院長BLOG

2019.11.21更新

昨夜は愛知医科大学にて、ニキビ治療に関する講演会に参加してきました。

最初の講演は愛知医大の講師の先生による、アクネ菌がサルコイドーシスの発生に関与していることもある、という内容。かなり衝撃的なことで、おそらく全部が全部とは言わないでしょうが、サルコイドーシスに対して、ミノマイシンという抗生剤が有効なことがあるという点、皮膚サルコイドーシスの発生部にアクネ菌が混在している点などから、今後のサルコイドーシスに対する治療戦略に対してパラダイムシフトを生じさせるかもしれない内容でした。

 

2つ目の講演が主たる演題でしたが、東京薬科大学からわざわざおいでになった先生による、薬学の立場からみた、ニキビ治療の薬剤選択といった内容。当院でもひととおりのニキビ治療として、内服、外用を処方できる体制にしておりますが、外用剤も作用機序のことなるものを組み合わせて使用することや、耐性菌を発生させないためにはどうすべきか、などについて、改めて再確認しなおす、というものでした。

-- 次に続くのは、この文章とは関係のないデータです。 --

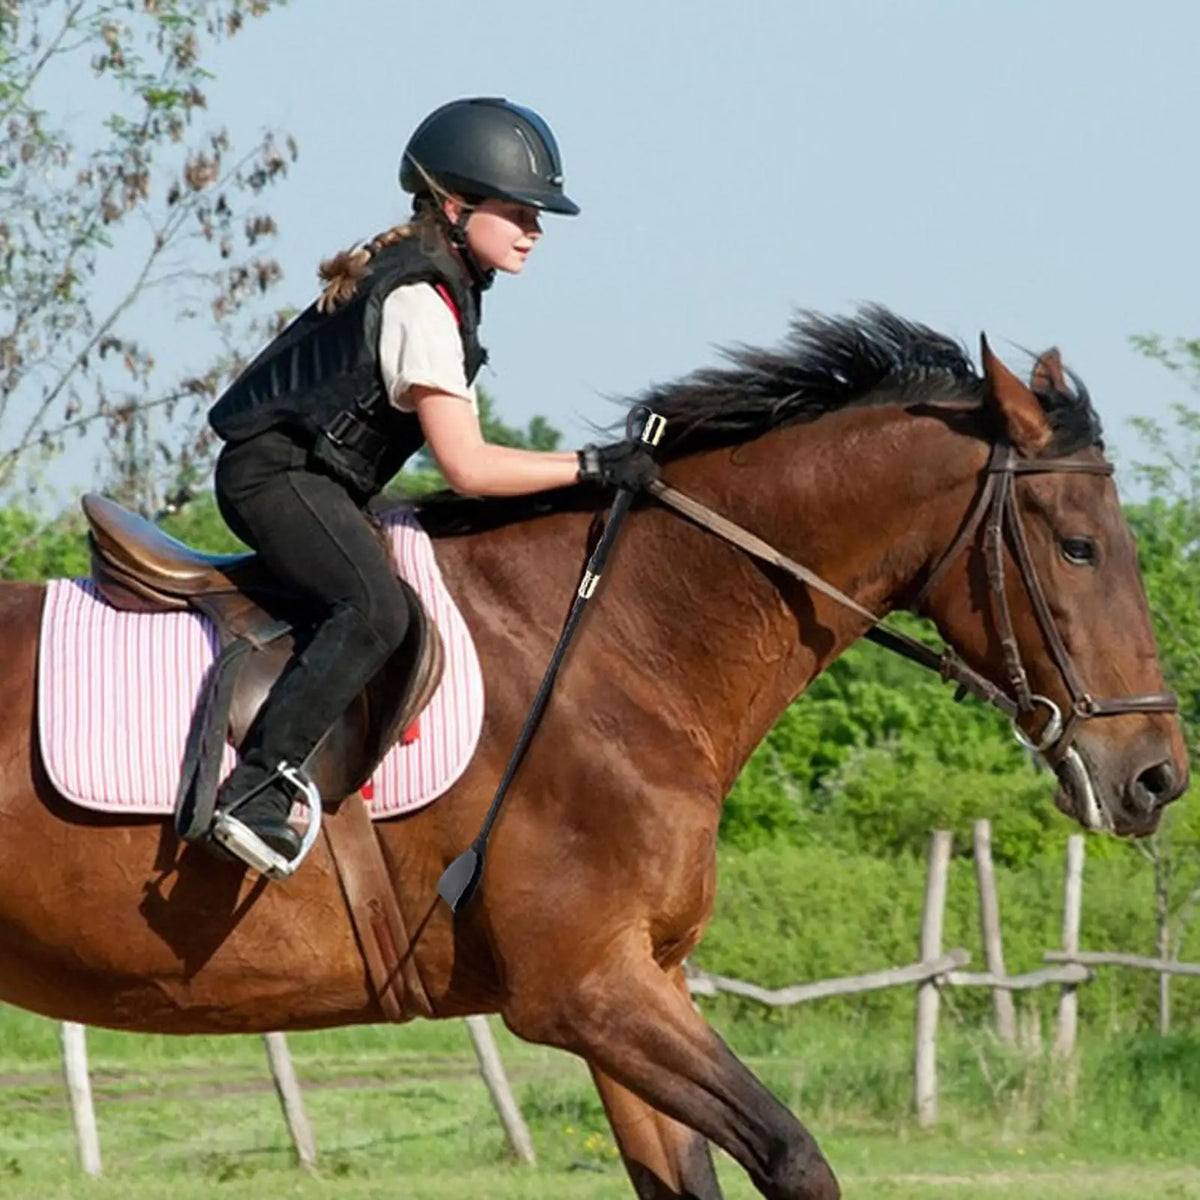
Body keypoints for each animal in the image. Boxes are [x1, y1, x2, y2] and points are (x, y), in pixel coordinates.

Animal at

ニキビ治療については、どちらかというとありふれた疾患でもあるし、市販薬でも対応可能であることから、あまりこの手の講演会は開催されないところですが、今回愛知医大と製薬メーカーのコラボにより、比較的めずらしい講演会なのでわざわざ参加してきたというわけです。

私がいま最も関心があるのは、30代前後の、生理周期に関連した難治性のニキビや、思春期のニキビの難治例に対する治療です。当院では保険診療でできることをいろいろしながらも、それでも難治性の症例にはフォトセラピーという武器があるにはあるのですが、できることなら保険治療のみで解決したいのはいうまでもありません。で、今回のような講演会というか研究会の意義があるというものです。私の現状の最大関心事に関してはまだ明確な解答がえられない状況ではありますが、昨日の内容をフィードバックしていきたいと思います。